The API is only available in browsers that expose VideoDecoder and EncodedVideoChunk, normally in a secure context. API presence does not prove a particular H.265 profile is available. Once parameter sets have arrived, ask the browser about the exact stream:

# #[cfg(all(target_arch = "wasm32", target_os = "unknown"))]
# async fn supported(config: &openipc_video::CodecConfig) -> Result<bool, openipc_video::VideoError> {
use openipc_video::{DecoderOptions, WebDecoder};

WebDecoder::is_config_supported(config, DecoderOptions::default()).await
# }

WebVideoFrame::video_frame() borrows the browser frame for direct rendering. clone_video_frame() creates a separately owned handle for JavaScript; that owner must close it. Dropping the Rust surface closes its own frame.
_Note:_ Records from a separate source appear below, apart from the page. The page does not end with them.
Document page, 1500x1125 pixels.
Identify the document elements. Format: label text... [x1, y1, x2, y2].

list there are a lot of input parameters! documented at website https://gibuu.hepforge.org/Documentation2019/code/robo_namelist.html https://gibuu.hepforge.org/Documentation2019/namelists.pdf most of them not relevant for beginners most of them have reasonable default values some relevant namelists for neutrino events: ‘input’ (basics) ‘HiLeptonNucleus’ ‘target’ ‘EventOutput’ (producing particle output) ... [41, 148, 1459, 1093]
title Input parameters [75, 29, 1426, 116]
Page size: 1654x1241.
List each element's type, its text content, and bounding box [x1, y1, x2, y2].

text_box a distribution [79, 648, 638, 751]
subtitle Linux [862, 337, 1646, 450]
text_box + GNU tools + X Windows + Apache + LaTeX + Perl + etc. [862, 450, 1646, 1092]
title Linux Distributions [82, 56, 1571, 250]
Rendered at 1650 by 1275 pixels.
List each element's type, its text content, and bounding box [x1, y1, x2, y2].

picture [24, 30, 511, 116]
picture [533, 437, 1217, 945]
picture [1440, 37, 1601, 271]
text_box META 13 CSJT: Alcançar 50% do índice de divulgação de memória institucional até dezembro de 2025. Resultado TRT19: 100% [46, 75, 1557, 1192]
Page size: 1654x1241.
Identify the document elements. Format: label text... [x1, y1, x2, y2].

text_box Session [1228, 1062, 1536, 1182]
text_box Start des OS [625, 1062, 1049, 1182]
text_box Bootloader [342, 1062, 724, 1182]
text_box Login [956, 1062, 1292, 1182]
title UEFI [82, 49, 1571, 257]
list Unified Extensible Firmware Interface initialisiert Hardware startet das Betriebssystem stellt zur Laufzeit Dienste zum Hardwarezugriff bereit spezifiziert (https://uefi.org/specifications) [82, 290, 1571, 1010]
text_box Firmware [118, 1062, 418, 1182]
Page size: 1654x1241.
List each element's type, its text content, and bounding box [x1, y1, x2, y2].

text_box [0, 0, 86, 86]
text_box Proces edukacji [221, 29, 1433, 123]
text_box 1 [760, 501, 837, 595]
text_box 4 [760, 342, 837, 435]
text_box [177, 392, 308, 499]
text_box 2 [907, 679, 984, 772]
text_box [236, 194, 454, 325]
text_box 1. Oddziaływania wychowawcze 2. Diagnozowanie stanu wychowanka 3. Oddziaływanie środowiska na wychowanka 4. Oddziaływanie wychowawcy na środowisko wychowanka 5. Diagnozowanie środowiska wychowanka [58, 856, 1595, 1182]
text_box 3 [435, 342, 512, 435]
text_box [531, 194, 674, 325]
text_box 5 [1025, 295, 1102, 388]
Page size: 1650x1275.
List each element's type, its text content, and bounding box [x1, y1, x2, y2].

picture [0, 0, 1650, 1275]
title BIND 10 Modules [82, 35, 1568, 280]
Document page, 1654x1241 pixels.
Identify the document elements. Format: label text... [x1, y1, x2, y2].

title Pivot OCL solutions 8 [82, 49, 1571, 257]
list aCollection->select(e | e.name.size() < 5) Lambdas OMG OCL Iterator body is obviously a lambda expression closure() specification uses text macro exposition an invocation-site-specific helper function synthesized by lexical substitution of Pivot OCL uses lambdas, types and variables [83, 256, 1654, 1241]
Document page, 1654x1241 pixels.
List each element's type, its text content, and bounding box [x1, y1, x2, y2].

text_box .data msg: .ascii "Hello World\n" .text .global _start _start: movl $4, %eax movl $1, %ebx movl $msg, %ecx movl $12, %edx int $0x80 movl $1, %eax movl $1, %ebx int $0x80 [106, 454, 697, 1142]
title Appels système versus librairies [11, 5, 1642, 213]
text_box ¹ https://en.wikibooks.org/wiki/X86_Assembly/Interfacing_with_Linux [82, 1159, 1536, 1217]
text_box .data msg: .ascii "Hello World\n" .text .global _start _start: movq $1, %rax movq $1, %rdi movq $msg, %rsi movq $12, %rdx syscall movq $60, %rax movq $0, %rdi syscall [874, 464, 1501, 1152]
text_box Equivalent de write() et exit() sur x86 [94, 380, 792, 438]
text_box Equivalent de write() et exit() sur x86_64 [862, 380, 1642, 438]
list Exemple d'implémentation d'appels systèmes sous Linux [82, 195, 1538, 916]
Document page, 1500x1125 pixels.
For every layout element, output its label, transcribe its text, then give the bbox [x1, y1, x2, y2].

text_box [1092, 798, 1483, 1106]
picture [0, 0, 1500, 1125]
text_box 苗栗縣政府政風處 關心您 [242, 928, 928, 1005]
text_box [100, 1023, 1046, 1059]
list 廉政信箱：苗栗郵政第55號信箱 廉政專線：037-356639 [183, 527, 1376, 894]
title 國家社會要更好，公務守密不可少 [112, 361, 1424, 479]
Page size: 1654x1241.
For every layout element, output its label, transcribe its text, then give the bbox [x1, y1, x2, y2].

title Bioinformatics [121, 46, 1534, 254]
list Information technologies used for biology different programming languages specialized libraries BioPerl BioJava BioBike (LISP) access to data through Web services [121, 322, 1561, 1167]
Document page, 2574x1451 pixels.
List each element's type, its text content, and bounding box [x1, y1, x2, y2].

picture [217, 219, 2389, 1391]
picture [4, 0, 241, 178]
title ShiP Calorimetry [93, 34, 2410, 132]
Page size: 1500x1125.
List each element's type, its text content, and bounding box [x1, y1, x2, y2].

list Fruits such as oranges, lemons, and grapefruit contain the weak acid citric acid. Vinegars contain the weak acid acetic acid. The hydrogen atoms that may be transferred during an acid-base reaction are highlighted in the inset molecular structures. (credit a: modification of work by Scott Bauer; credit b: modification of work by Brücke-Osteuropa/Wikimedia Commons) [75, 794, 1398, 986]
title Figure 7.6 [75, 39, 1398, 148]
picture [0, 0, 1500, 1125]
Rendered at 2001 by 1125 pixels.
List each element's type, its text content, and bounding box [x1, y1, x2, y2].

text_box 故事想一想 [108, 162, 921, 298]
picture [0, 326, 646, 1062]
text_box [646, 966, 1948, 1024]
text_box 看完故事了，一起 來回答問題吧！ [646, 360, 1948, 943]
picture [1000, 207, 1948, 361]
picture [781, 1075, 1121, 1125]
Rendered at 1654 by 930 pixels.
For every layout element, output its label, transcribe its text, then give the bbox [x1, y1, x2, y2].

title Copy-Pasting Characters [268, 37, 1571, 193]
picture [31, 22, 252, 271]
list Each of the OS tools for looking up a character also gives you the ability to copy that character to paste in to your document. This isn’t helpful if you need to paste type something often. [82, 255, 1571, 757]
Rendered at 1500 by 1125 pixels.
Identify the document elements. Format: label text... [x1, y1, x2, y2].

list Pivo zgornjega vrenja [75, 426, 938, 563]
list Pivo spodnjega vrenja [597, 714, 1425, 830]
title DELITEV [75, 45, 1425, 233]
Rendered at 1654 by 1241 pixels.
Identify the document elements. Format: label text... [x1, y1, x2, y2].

The common synchronous flush() is a low-latency reset that closes and discards queued work. WebDecoder::flush_async().await first awaits accepted chunks and drains their outputs, which is useful before completing a recording.

Build And Validate

Run shared and host tests:

cargo test -p openipc-video --all-targets
cargo clippy -p openipc-video --all-targets --no-deps -- -D warnings

Compile the mobile and browser implementations:

rustup target add aarch64-linux-android wasm32-unknown-unknown
cargo clippy -p openipc-video --target aarch64-linux-android --all-targets --no-deps -- -D warnings
cargo clippy -p openipc-video --target wasm32-unknown-unknown --all-targets --no-deps -- -D warnings

Inspect or decode a complete access unit on desktop:

cargo run -p openipc-video --example inspect_annex_b -- h265 idr.h265
cargo run -p openipc-video --example decode_access_unit -- h265 idr.h265

Cross-target compilation verifies API and ownership constraints. Pixel output, codec selection, and GPU import still require runtime tests on each OS/device and browser.